Posted: June 21, 2004 at 1:00 am, Last Updated: November 30, -0001 at 12:00 am
George Mason Statue Symbolizes the Man and the University
By Robin Herron
Photo by Judith Desplechin
The center of George Mason’s Fairfax Campus is literally and figuratively the seven-and-a-half-foot bronze statue of George Mason that stands at the foot of the pedestrian plaza running between Robinson Hall and the Johnson Center.
Only eight years old, the statue has quickly filled a multitude of roles. It’s a landmark to help visitors get their bearings, the perfect monument for graduates to pose with in their caps and gowns, a welcoming entrée to a community of scholars, and a mannequin for promoting campus events. Images of the statue are used in university publications, on the university web site, and in displays and videos used for student recruitment. It’s a tangible figure that helps represent the abstract concept of George Mason University.
The impetus for commissioning the statue came from Mason students, and the artist was selected through a campuswide vote. Major funding was provided by the George Mason Fund for the Arts, through the work of the Arts Gala Committee. Additional funding was provided by the Virginia Daughters of the American Revolution, students, and other friends of the university. Both the statue and the George W. Johnson Center were dedicated on April 12, 1996.
The statue shows George Mason presenting his first draft of the Virginia Declaration of Rights, which was the basis for the later U.S. Constitution’s Bill of Rights. Beside him is a model of a writing table that is still in the study at Gunston Hall, Mason’s Virginia estate. The books on the table—volumes of Hume, Locke, and Rousseau—represent influences in his thought.
Although “George” has his serious side, he’s not without a sense of humor, either. He’s been known to sport a diaper for Week of the Young Child, to grasp a bouquet of green-and-gold balloons on First Fridays, and to wear a sandwich board touting Greek Life during rush week. University Life has responsibility for seeing that George’s various decorations are not harmful to his health—paint, adhesives, and glue can damage the bronze surface. As a result, campus groups wanting to use the statue to publicize their events must get approval from that office.
One of the statue’s many incarnations:
“George, the Evolved Male”
Photo by Evan Cantwell
Wendy M. Ross, a Bethesda, Md.-based artist, created the statue. She is well-known for her bronze portraits, including those of Justice William O. Douglas for the Supreme Court of the United States, a full-length statue of Rep. Phillip Burton that overlooks the Golden Gate Bridge in San Francisco, a bust of Sen. Henry Jackson for the U.S. Senate, and a bust of former Gannett Chairman and CEO Allen Neuharth, which graces Gannett headquarters.
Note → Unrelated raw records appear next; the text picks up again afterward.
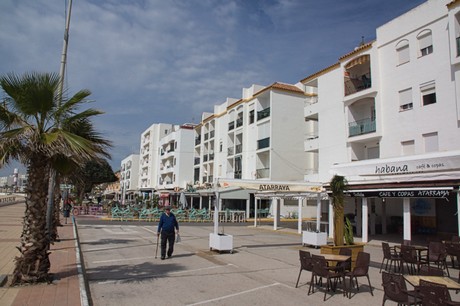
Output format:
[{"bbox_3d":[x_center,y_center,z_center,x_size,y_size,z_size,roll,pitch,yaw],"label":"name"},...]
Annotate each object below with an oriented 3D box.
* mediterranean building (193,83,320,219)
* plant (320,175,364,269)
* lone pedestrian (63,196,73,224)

The statue of George Mason on the Fairfax Campus preceded Ross’ statue of Mason on the National Mall in Washington, D.C. One-third larger than life, that statue, also in bronze, depicts Mason seated on a stone bench beneath an arbor with his books, the same volumes that the university’s statue features. Unveiled in 2002, the monument was the first on the National Mall dedicated to an individual who did not serve as president, and was the product of a bipartisan effort begun in Congress in 1989 to erect a national memorial to the patriot. The Board of Regents of Gunston Hall directed the project, and the National Society of the Colonial Dames of America cosponsored it. J. Carter Brown, former director of the National Gallery of Art and chairman of the commission that approved the Mall’s memorial, said it was “one of the best pieces of public art” he had reviewed in his 30 years as chairman.
The George Mason statue on the National Mall
Surprisingly, Ross has also produced an extensive body of abstract steel sculpture, which is in many public and private collections. The pieces include a horizontal 100-foot welded steel work facing Boston Harbor at the Boston World Trade Center. It was also completed in 2002.
In an interview in Sculpture magazine that year, Ross commented, “I don’t view my approach to portraiture as inherently foreign to my other work. While a dual practice may be uncommon, I feel that it has helped to hone my perceptual skills, loosened up the joints of my psyche, and grounded my development in two distinct yet related communities. In creating a portrait, I am committed to capturing and conveying the energy that characterizes a particular individual. Portraiture is an abstraction of an entire life—a ‘biography’ that can be condensed into a single gesture or attitude.”
An internationally recognized artist, Ross studied at the University of Wisconsin and the San Francisco Art Institute. She received her MFA from the Rhode Island School of Design in 1973.